Ordinal

class category_encoders.ordinal.OrdinalEncoder(verbose=0, mapping=None, cols=None, drop_invariant=False, return_df=True, handle_unknown='value', handle_missing='value')[source]

Encodes categorical features as ordinal, in one ordered feature.

Ordinal encoding uses a single column of integers to represent the classes. An optional mapping dict can be passed in; in this case, we use the knowledge that there is some true order to the classes themselves. Otherwise, the classes are assumed to have no true order and integers are selected at random.

Parameters:
verbose: int

integer indicating verbosity of the output. 0 for none.

cols: list

a list of columns to encode, if None, all string columns will be encoded.

drop_invariant: bool

boolean for whether or not to drop columns with 0 variance.

return_df: bool

boolean for whether to return a pandas DataFrame from transform (otherwise it will be a numpy array).

mapping: list of dict

a mapping of class to label to use for the encoding, optional. the dict contains the keys ‘col’ and ‘mapping’. the value of ‘col’ should be the feature name. the value of ‘mapping’ should be a dictionary of ‘original_label’ to ‘encoded_label’. example mapping: [{‘col’: ‘col1’, ‘mapping’: {None: 0, ‘a’: 1, ‘b’: 2}}]

handle_unknown: str

options are ‘error’, ‘return_nan’ and ‘value’, defaults to ‘value’, which will impute the category -1.

handle_missing: str

options are ‘error’, ‘return_nan’, and ‘value, default to ‘value’, which treat nan as a category at fit time, or -2 at transform time if nan is not a category during fit.

References

[Rb77e5952ab37-1]Contrast Coding Systems for Categorical Variables, from

https://stats.idre.ucla.edu/r/library/r-library-contrast-coding-systems-for-categorical-variables/

[Rb77e5952ab37-2]Gregory Carey (2003). Coding Categorical Variables, from

http://psych.colorado.edu/~carey/Courses/PSYC5741/handouts/Coding%20Categorical%20Variables%202006-03-03.pdf

Attributes:
category_mapping

Methods

fit(self, X[, y]) Fit encoder according to X and y.
fit_transform(self, X[, y]) Fit to data, then transform it.
get_feature_names(self) Returns the names of all transformed / added columns.
get_params(self[, deep]) Get parameters for this estimator.
inverse_transform(self, X_in) Perform the inverse transformation to encoded data.
ordinal_encoding(X_in[, mapping, cols, …]) Ordinal encoding uses a single column of integers to represent the classes.
set_params(self, \*\*params) Set the parameters of this estimator.
transform(self, X[, override_return_df]) Perform the transformation to new categorical data.
fit(self, X, y=None, **kwargs)[source]

Fit encoder according to X and y.

Parameters:
X : array-like, shape = [n_samples, n_features]

Training vectors, where n_samples is the number of samples and n_features is the number of features.
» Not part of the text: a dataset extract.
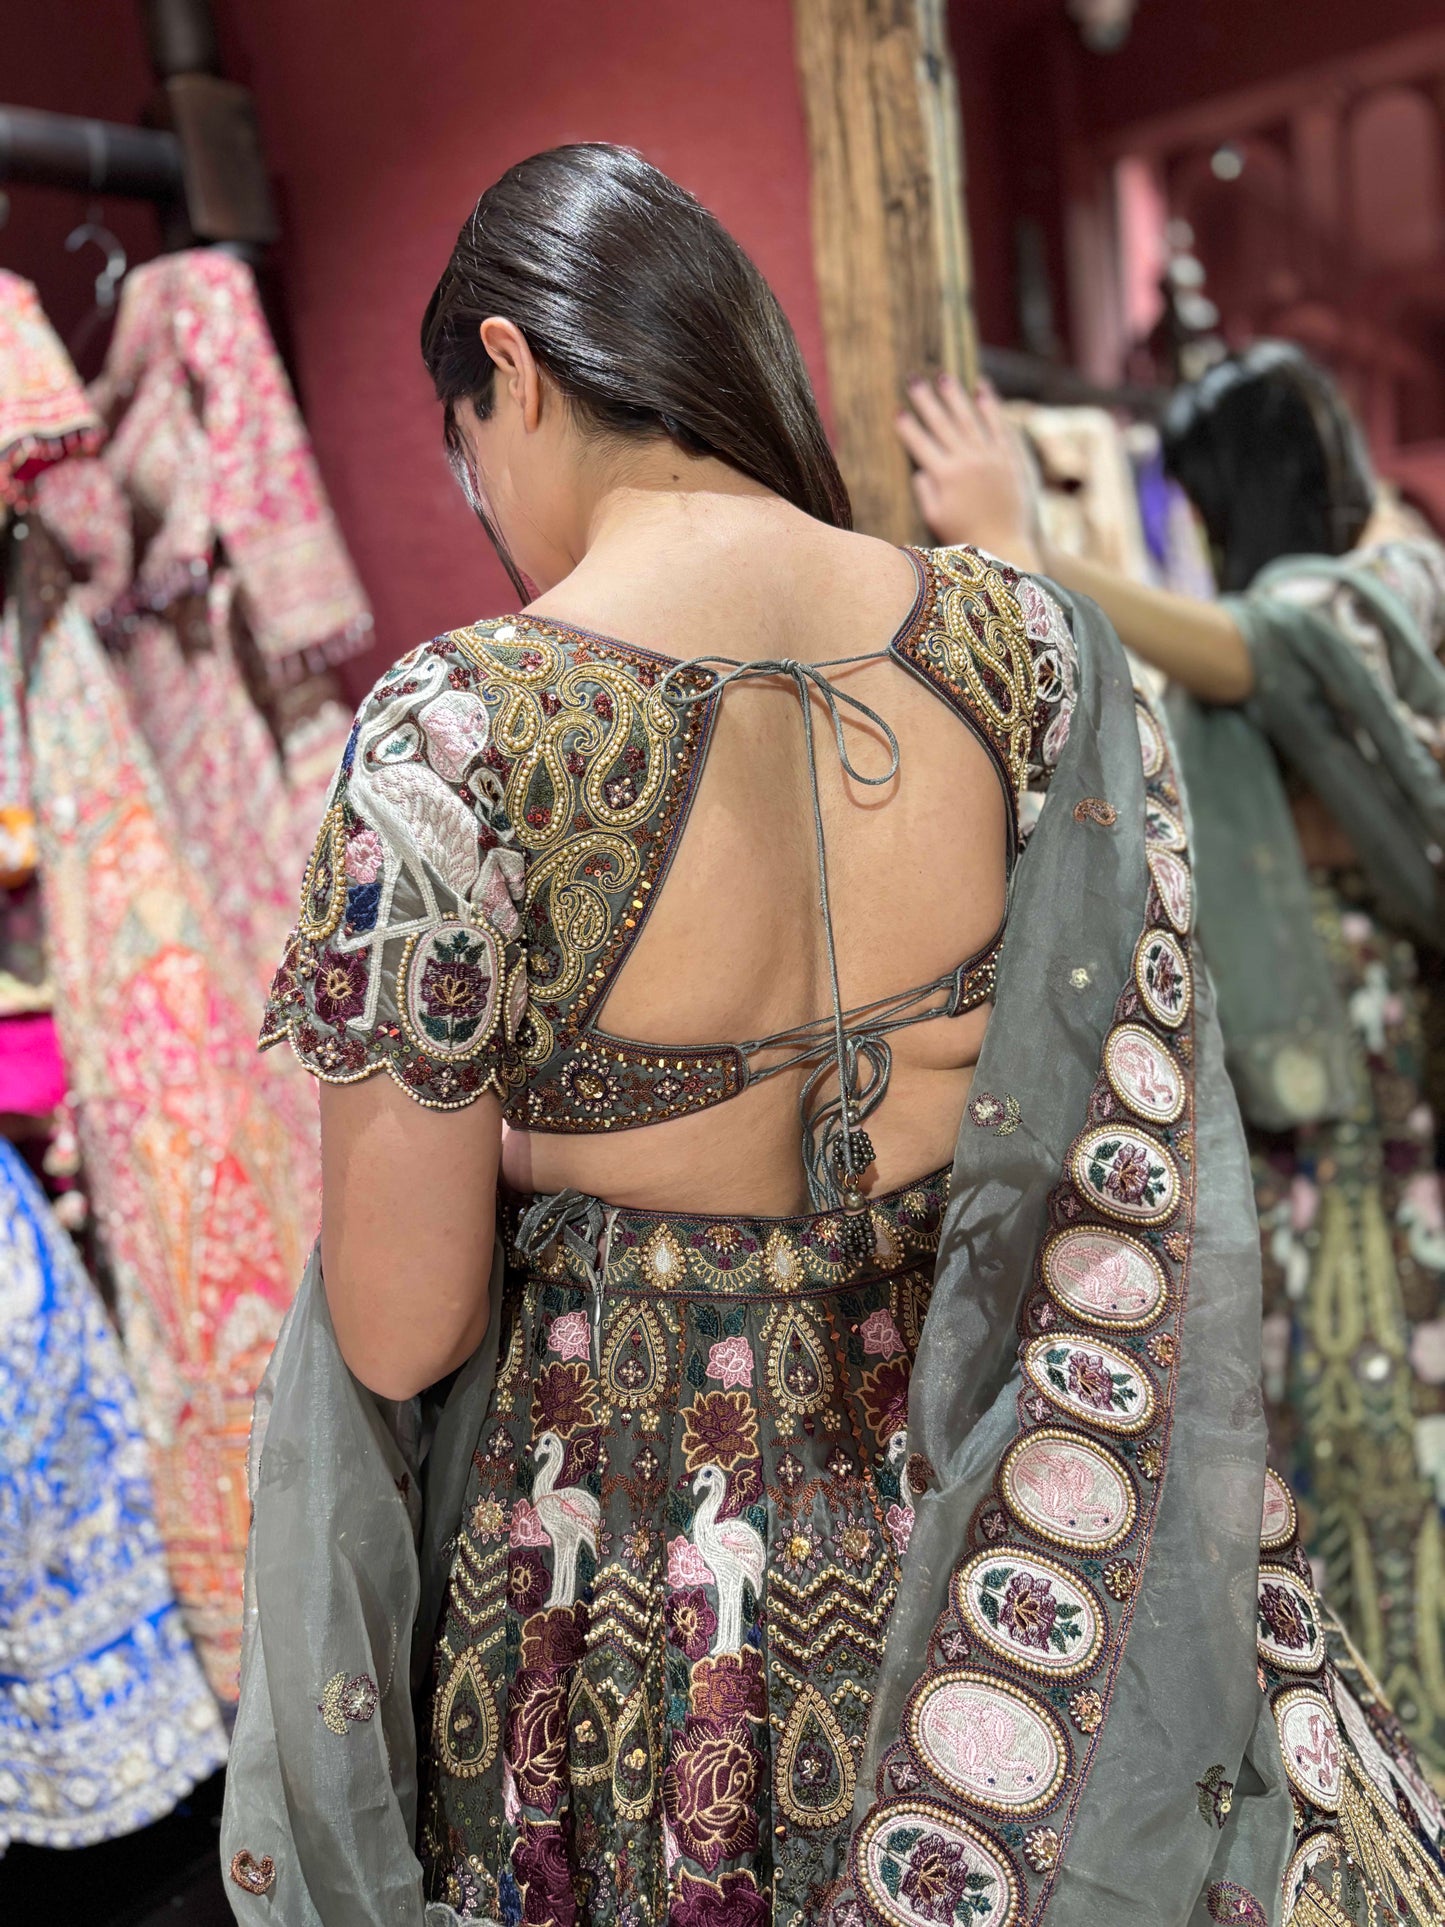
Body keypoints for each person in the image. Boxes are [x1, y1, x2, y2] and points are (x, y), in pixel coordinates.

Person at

y : array-like, shape = [n_samples]

Target values.

Returns:
self : encoder

Returns self.

get_feature_names(self)[source]

Returns the names of all transformed / added columns.

Returns:
feature_names: list

A list with all feature names transformed or added. Note: potentially dropped features are not included!

inverse_transform(self, X_in)[source]

Perform the inverse transformation to encoded data. Will attempt best case reconstruction, which means it will return nan for handle_missing and handle_unknown settings that break the bijection. We issue warnings when some of those cases occur.

Parameters:
X_in : array-like, shape = [n_samples, n_features]
Returns:
p: array, the same size of X_in
static ordinal_encoding(X_in, mapping=None, cols=None, handle_unknown='value', handle_missing='value')[source]

Ordinal encoding uses a single column of integers to represent the classes. An optional mapping dict can be passed in, in this case we use the knowledge that there is some true order to the classes themselves. Otherwise, the classes are assumed to have no true order and integers are selected at random.

transform(self, X, override_return_df=False)[source]

Perform the transformation to new categorical data.

Will use the mapping (if available) and the column list (if available, otherwise every column) to encode the data ordinarily.

Parameters:
X : array-like, shape = [n_samples, n_features]
Returns:
p : array, shape = [n_samples, n_numeric + N]

Transformed values with encoding applied.